**INPUT RECORDS:**

----------------------------------------

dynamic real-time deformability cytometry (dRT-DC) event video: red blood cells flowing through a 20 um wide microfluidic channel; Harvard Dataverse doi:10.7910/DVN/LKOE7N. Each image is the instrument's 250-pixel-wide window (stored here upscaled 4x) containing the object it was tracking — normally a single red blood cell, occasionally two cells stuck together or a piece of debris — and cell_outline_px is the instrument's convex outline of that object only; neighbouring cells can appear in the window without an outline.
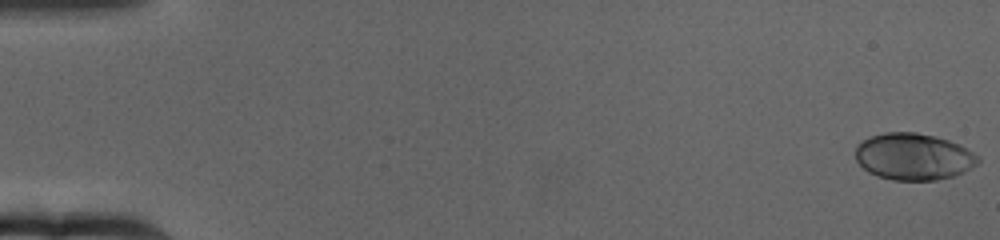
{"species": "human", "species_latin": "Homo sapiens", "temperature_condition": "cold", "stored_images_in_passage": 66, "camera_frame_rate_fps": 3000, "um_per_image_px": 0.085, "donor": {"sex": "female"}, "frame": {"image": 1, "passage_image": 1, "time_ms": 0.0, "image_size_px": [1000, 240], "cell_outline_px": [[980, 160], [976, 164], [964, 172], [956, 176], [936, 180], [892, 180], [868, 172], [856, 160], [856, 144], [872, 136], [884, 132], [916, 132], [936, 136], [960, 144], [980, 156]], "centroid_in_image_um": [77.68, 13.31], "position_along_channel_um": 7.3, "area_um2": 33.52}}
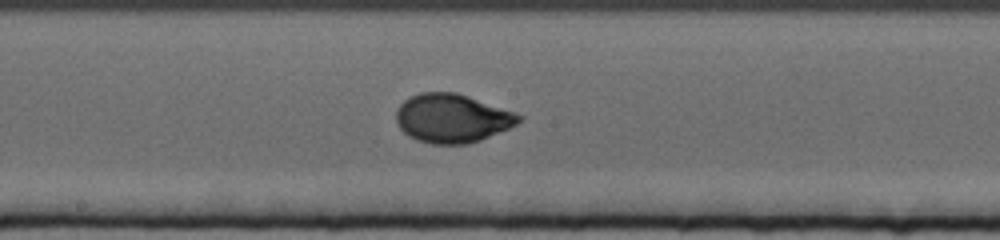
{"frame": {"image": 2, "passage_image": 36, "time_ms": 11.667, "image_size_px": [1000, 240], "cell_outline_px": [[524, 116], [516, 124], [508, 128], [480, 140], [464, 144], [432, 144], [416, 140], [408, 136], [400, 128], [396, 120], [396, 112], [400, 104], [404, 100], [420, 92], [456, 92]], "centroid_in_image_um": [38.39, 10.06], "position_along_channel_um": 209.8, "area_um2": 34.45}}
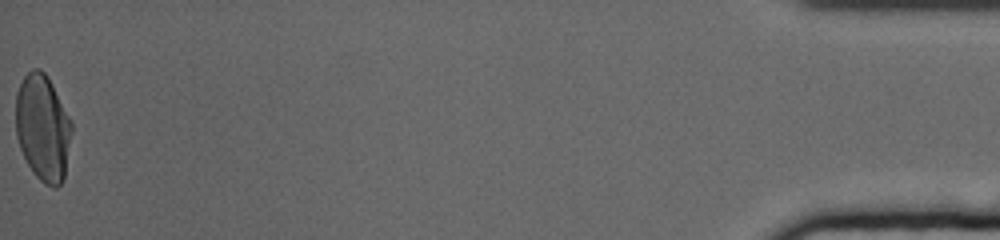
{"frame": {"image": 3, "passage_image": 66, "time_ms": 21.667, "image_size_px": [1000, 240], "cell_outline_px": [[72, 132], [64, 176], [60, 184], [56, 188], [52, 188], [44, 184], [32, 172], [20, 148], [16, 136], [16, 92], [24, 76], [32, 68], [40, 68], [48, 76], [72, 120]], "centroid_in_image_um": [3.64, 10.84], "position_along_channel_um": 431.6, "area_um2": 34.97}, "authors_computed_cell_mechanics": {"area_um2": 33.4373, "velocity_mm_per_s": 3.1338, "shape_relaxation_time_tau1_ms": 4.3072, "shape_relaxation_time_tau2_ms": null, "deformation_change_tau1": 0.1725, "deformation_change_tau2": null}}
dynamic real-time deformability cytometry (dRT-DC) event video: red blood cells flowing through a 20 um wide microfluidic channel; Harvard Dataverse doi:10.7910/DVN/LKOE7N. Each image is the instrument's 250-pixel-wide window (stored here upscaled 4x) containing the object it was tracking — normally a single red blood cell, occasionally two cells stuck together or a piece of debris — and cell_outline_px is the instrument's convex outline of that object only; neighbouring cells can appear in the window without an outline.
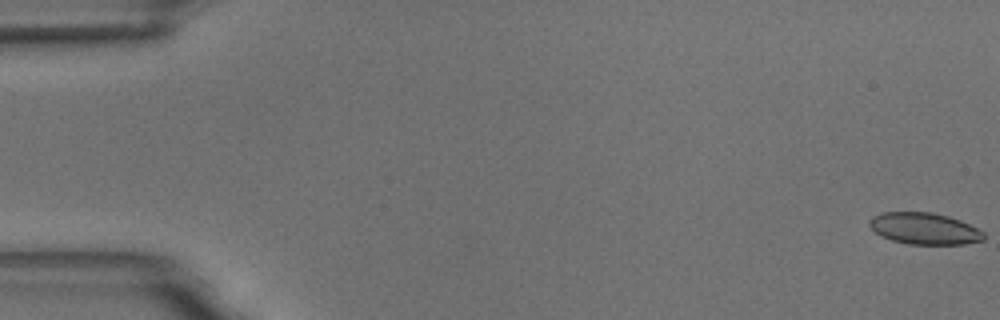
{"species": "common noctule bat (a hibernating species)", "species_latin": "Nyctalus noctula", "temperature_condition": "room temperature", "stored_images_in_passage": 56, "camera_frame_rate_fps": 3000, "um_per_image_px": 0.085, "animal": {"sex": "male", "body_mass_g": 18.8}, "frame": {"image": 1, "passage_image": 1, "time_ms": 0.0, "image_size_px": [1000, 320], "cell_outline_px": [[984, 240], [964, 244], [908, 244], [892, 240], [880, 236], [868, 224], [868, 220], [872, 216], [884, 212], [932, 212], [948, 216], [960, 220], [984, 232]], "centroid_in_image_um": [78.55, 19.42], "position_along_channel_um": 6.4, "area_um2": 21.04}}
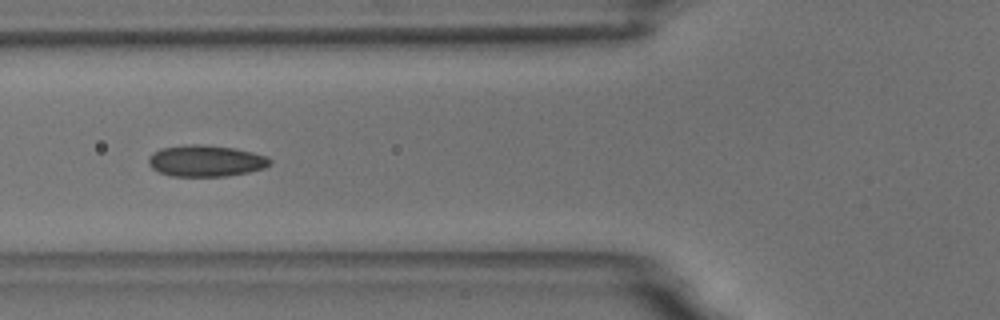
{"frame": {"image": 2, "passage_image": 22, "time_ms": 7.0, "image_size_px": [1000, 320], "cell_outline_px": [[272, 164], [264, 168], [248, 172], [224, 176], [172, 176], [160, 172], [152, 168], [148, 164], [148, 160], [152, 152], [160, 148], [188, 144], [204, 144], [232, 148], [252, 152], [268, 156], [272, 160]], "centroid_in_image_um": [17.5, 13.66], "position_along_channel_um": 108.3, "area_um2": 22.31}}
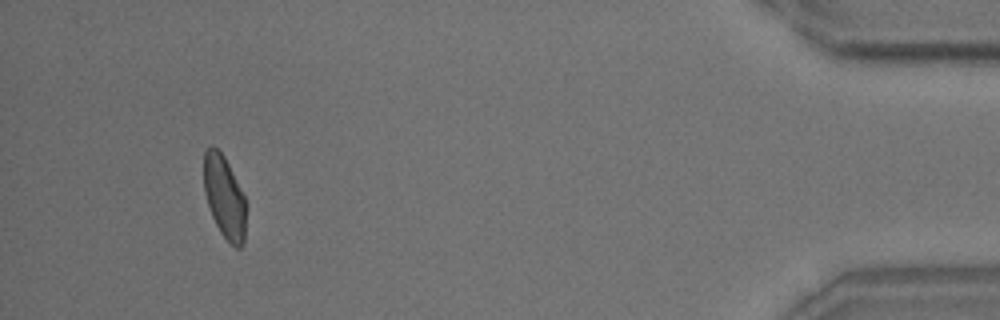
{"frame": {"image": 3, "passage_image": 53, "time_ms": 17.333, "image_size_px": [1000, 320], "cell_outline_px": [[244, 244], [240, 248], [236, 248], [220, 232], [212, 216], [204, 192], [204, 152], [212, 144], [224, 156], [244, 196]], "centroid_in_image_um": [19.05, 16.73], "position_along_channel_um": 416.2, "area_um2": 19.77}, "authors_computed_cell_mechanics": {"area_um2": 21.4727, "velocity_mm_per_s": 3.6347, "shape_relaxation_time_tau1_ms": null, "shape_relaxation_time_tau2_ms": 1.6996, "deformation_change_tau1": null, "deformation_change_tau2": 0.0583}}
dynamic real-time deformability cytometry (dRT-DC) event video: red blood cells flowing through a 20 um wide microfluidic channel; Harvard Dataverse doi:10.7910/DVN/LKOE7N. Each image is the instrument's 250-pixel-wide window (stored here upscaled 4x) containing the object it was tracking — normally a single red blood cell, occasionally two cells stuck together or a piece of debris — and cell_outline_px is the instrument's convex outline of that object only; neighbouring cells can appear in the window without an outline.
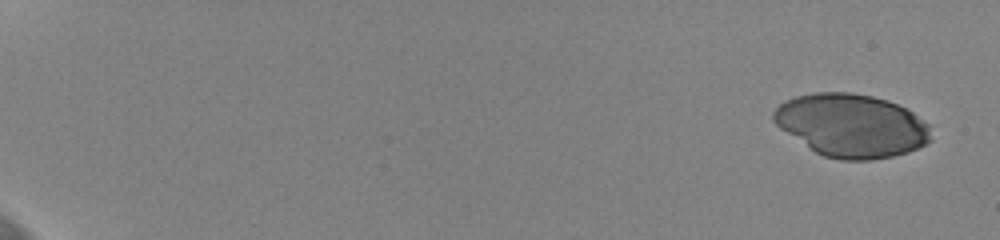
{"species": "human", "species_latin": "Homo sapiens", "temperature_condition": "cold", "stored_images_in_passage": 15, "camera_frame_rate_fps": 3000, "um_per_image_px": 0.085, "donor": {"sex": "female"}, "frame": {"image": 1, "passage_image": 1, "time_ms": 0.0, "image_size_px": [1000, 240], "cell_outline_px": [[932, 140], [908, 152], [892, 156], [872, 160], [840, 160], [824, 156], [816, 152], [780, 128], [772, 120], [772, 112], [784, 100], [796, 96], [816, 92], [852, 92], [872, 96], [888, 100], [912, 112], [928, 124]], "centroid_in_image_um": [72.36, 10.66], "position_along_channel_um": 12.6, "area_um2": 57.74}}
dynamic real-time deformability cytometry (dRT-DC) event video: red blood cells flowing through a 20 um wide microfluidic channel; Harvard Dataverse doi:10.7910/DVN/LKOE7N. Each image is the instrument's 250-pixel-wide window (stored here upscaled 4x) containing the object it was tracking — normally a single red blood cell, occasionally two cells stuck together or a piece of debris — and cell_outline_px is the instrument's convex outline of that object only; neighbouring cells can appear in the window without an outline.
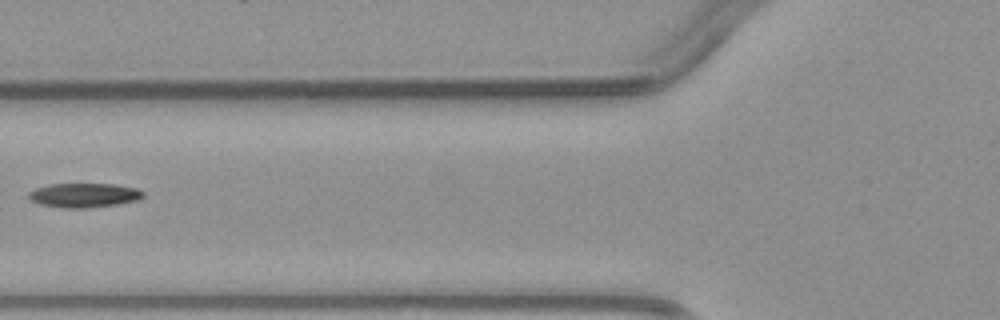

----------------------------------------

**WHAT IS BEING ASKED:** All of the records need repeating exactly, except for the pictures.

**SOLUTION:**
dynamic real-time deformability cytometry (dRT-DC) event video: red blood cells flowing through a 20 um wide microfluidic channel; Harvard Dataverse doi:10.7910/DVN/LKOE7N. Each image is the instrument's 250-pixel-wide window (stored here upscaled 4x) containing the object it was tracking — normally a single red blood cell, occasionally two cells stuck together or a piece of debris — and cell_outline_px is the instrument's convex outline of that object only; neighbouring cells can appear in the window without an outline.
{"species": "human", "species_latin": "Homo sapiens", "temperature_condition": "cold", "stored_images_in_passage": 66, "camera_frame_rate_fps": 3000, "um_per_image_px": 0.085, "donor": {"sex": "female"}, "frame": {"image": 1, "passage_image": 1, "time_ms": 0.0, "image_size_px": [1000, 240], "cell_outline_px": [[980, 160], [976, 164], [964, 172], [956, 176], [936, 180], [892, 180], [868, 172], [856, 160], [856, 144], [872, 136], [884, 132], [916, 132], [936, 136], [960, 144], [980, 156]], "centroid_in_image_um": [77.68, 13.31], "position_along_channel_um": 7.3, "area_um2": 33.52}}
{"frame": {"image": 2, "passage_image": 36, "time_ms": 11.667, "image_size_px": [1000, 240], "cell_outline_px": [[524, 116], [516, 124], [508, 128], [480, 140], [464, 144], [432, 144], [416, 140], [408, 136], [400, 128], [396, 120], [396, 112], [400, 104], [404, 100], [420, 92], [456, 92]], "centroid_in_image_um": [38.39, 10.06], "position_along_channel_um": 209.8, "area_um2": 34.45}}
{"frame": {"image": 3, "passage_image": 66, "time_ms": 21.667, "image_size_px": [1000, 240], "cell_outline_px": [[72, 132], [64, 176], [60, 184], [56, 188], [52, 188], [44, 184], [32, 172], [20, 148], [16, 136], [16, 92], [24, 76], [32, 68], [40, 68], [48, 76], [72, 120]], "centroid_in_image_um": [3.64, 10.84], "position_along_channel_um": 431.6, "area_um2": 34.97}, "authors_computed_cell_mechanics": {"area_um2": 33.4373, "velocity_mm_per_s": 3.1338, "shape_relaxation_time_tau1_ms": 4.3072, "shape_relaxation_time_tau2_ms": null, "deformation_change_tau1": 0.1725, "deformation_change_tau2": null}}
dynamic real-time deformability cytometry (dRT-DC) event video: red blood cells flowing through a 20 um wide microfluidic channel; Harvard Dataverse doi:10.7910/DVN/LKOE7N. Each image is the instrument's 250-pixel-wide window (stored here upscaled 4x) containing the object it was tracking — normally a single red blood cell, occasionally two cells stuck together or a piece of debris — and cell_outline_px is the instrument's convex outline of that object only; neighbouring cells can appear in the window without an outline.
{"species": "common noctule bat (a hibernating species)", "species_latin": "Nyctalus noctula", "temperature_condition": "room temperature", "stored_images_in_passage": 56, "camera_frame_rate_fps": 3000, "um_per_image_px": 0.085, "animal": {"sex": "male", "body_mass_g": 18.8}, "frame": {"image": 1, "passage_image": 1, "time_ms": 0.0, "image_size_px": [1000, 320], "cell_outline_px": [[984, 240], [964, 244], [908, 244], [892, 240], [880, 236], [868, 224], [868, 220], [872, 216], [884, 212], [932, 212], [948, 216], [960, 220], [984, 232]], "centroid_in_image_um": [78.55, 19.42], "position_along_channel_um": 6.4, "area_um2": 21.04}}
{"frame": {"image": 2, "passage_image": 22, "time_ms": 7.0, "image_size_px": [1000, 320], "cell_outline_px": [[272, 164], [264, 168], [248, 172], [224, 176], [172, 176], [160, 172], [152, 168], [148, 164], [148, 160], [152, 152], [160, 148], [188, 144], [204, 144], [232, 148], [252, 152], [268, 156], [272, 160]], "centroid_in_image_um": [17.5, 13.66], "position_along_channel_um": 108.3, "area_um2": 22.31}}
{"frame": {"image": 3, "passage_image": 53, "time_ms": 17.333, "image_size_px": [1000, 320], "cell_outline_px": [[244, 244], [240, 248], [236, 248], [220, 232], [212, 216], [204, 192], [204, 152], [212, 144], [224, 156], [244, 196]], "centroid_in_image_um": [19.05, 16.73], "position_along_channel_um": 416.2, "area_um2": 19.77}, "authors_computed_cell_mechanics": {"area_um2": 21.4727, "velocity_mm_per_s": 3.6347, "shape_relaxation_time_tau1_ms": null, "shape_relaxation_time_tau2_ms": 1.6996, "deformation_change_tau1": null, "deformation_change_tau2": 0.0583}}
dynamic real-time deformability cytometry (dRT-DC) event video: red blood cells flowing through a 20 um wide microfluidic channel; Harvard Dataverse doi:10.7910/DVN/LKOE7N. Each image is the instrument's 250-pixel-wide window (stored here upscaled 4x) containing the object it was tracking — normally a single red blood cell, occasionally two cells stuck together or a piece of debris — and cell_outline_px is the instrument's convex outline of that object only; neighbouring cells can appear in the window without an outline.
{"species": "human", "species_latin": "Homo sapiens", "temperature_condition": "cold", "stored_images_in_passage": 15, "camera_frame_rate_fps": 3000, "um_per_image_px": 0.085, "donor": {"sex": "female"}, "frame": {"image": 1, "passage_image": 1, "time_ms": 0.0, "image_size_px": [1000, 240], "cell_outline_px": [[932, 140], [908, 152], [892, 156], [872, 160], [840, 160], [824, 156], [816, 152], [780, 128], [772, 120], [772, 112], [784, 100], [796, 96], [816, 92], [852, 92], [872, 96], [888, 100], [912, 112], [928, 124]], "centroid_in_image_um": [72.36, 10.66], "position_along_channel_um": 12.6, "area_um2": 57.74}}
dynamic real-time deformability cytometry (dRT-DC) event video: red blood cells flowing through a 20 um wide microfluidic channel; Harvard Dataverse doi:10.7910/DVN/LKOE7N. Each image is the instrument's 250-pixel-wide window (stored here upscaled 4x) containing the object it was tracking — normally a single red blood cell, occasionally two cells stuck together or a piece of debris — and cell_outline_px is the instrument's convex outline of that object only; neighbouring cells can appear in the window without an outline.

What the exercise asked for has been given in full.